▶ [TEXT PASSAGE]:
+ + +

In this study, the abortions which were done due to mental disease were found to be more in bipolar women than in others. An increased sexual desire and the presence of an unintended pregnancy (during a continuous medicine use), based on the activity in the group with bipolar disorder [25] could be ended by doing an abortion due to the potential teratogenic risks on the baby. However, this may be reduced in schizophrenics due to irregular drug use, and it can be considered that fewer abortions may be done in order to resume the psychiatric treatment, due to the length of the periods when there is no continuous drug use in women with depressive disorders.
There were no significant differences between the groups with respect to the information on the birth control and it was found to be less in all the groups as compared to those in the study of the population and the health survey which was previously performed in our country [26]. This was considered to be related to the geographical and the educational conditions of the eastern Anatolia region where our study was performed.
A significant difference with respect to the birth control methods was found between the patient and the control groups. Most of the bipolar and the schizophrenic groups did not use any methods or they used unreliable methods, whereas the depressive and the control groups were often observed to use reliable methods. A study which was done by Coverdale observed that 33% of the patients with chronic psychiatric disorders did not use any contraceptive methods, though they did not want to become pregnant [27]. In a study which was one in Turkey, Pehlivanoglu reported that the awareness and attitudes of schizophrenic and bipolar female patients on family planning and contraceptive use were unsatisfactory. The lower rates of use of the family planning methods may be related to a disruption in the skills which evaluate the reality, delusions and the lack of knowledge on the family planning practice and living in lower socioeconomic conditions of the schizophrenia and the bipolar disorder groups [22].
This study focused on female psychiatric patients and it was concluded that teams of psychiatrists, gynaecologists, family planning staff and social consultants should be created, who could co-operate with the patients and their families in the matters of marriage, pregnancy and family planning. These subjects are particularly challenging for the women who are on continuous psychotropic medicines due to their chronic psychiatric diseases, and even for healthy women from time to time, and these teams may help in reducing the financial and emotional challenges of these women in the future.
This study was conducted in a cross-sectional manner on a young patient group and the small sample size was a limitation of this study. Therefore, there is a need of comprehensive large sample follow-up studies which evaluate the special conditions of the life cycles of the women in Turkey and in the world.
CONCLUSIONS
Mental diseases affect women adversely in Turkey as well as in the rest of the world, and this study pointed out the relationship between women and their mental health. Women play important roles in the consistence of the social structure and the economic condition of the community. The failure in considering the factor of being a woman while planning the treatment and rehabilitation studies of mental health policies, will result in a reduction of the effect and validity of the job which is performed. Women’s life cycles constitute an important topic in the evaluation of their psychiatric diseases.

+ + +

▶ [GIVEN MATERIAL]:
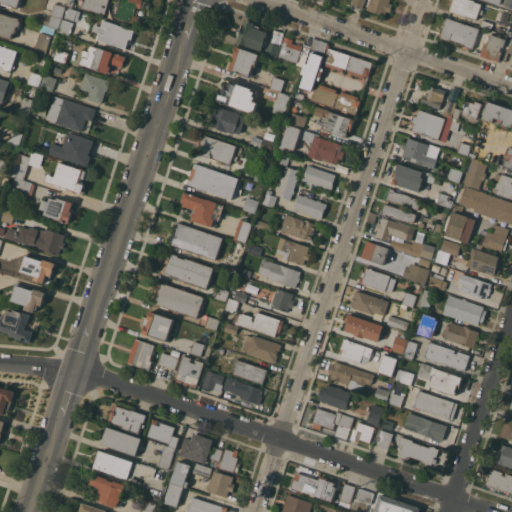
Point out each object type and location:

+ + +

▶ [WHAT YOU ARE ASKED TO DO]:
Type out the passage on psychiatric illness in women word for word, from "In this study, the" up to and including "with depressive disorders.".

▶ [SOLVED EXERCISE]:
In this study, the abortions which were done due to mental disease were found to be more in bipolar women than in others. An increased sexual desire and the presence of an unintended pregnancy (during a continuous medicine use), based on the activity in the group with bipolar disorder [25] could be ended by doing an abortion due to the potential teratogenic risks on the baby. However, this may be reduced in schizophrenics due to irregular drug use, and it can be considered that fewer abortions may be done in order to resume the psychiatric treatment, due to the length of the periods when there is no continuous drug use in women with depressive disorders.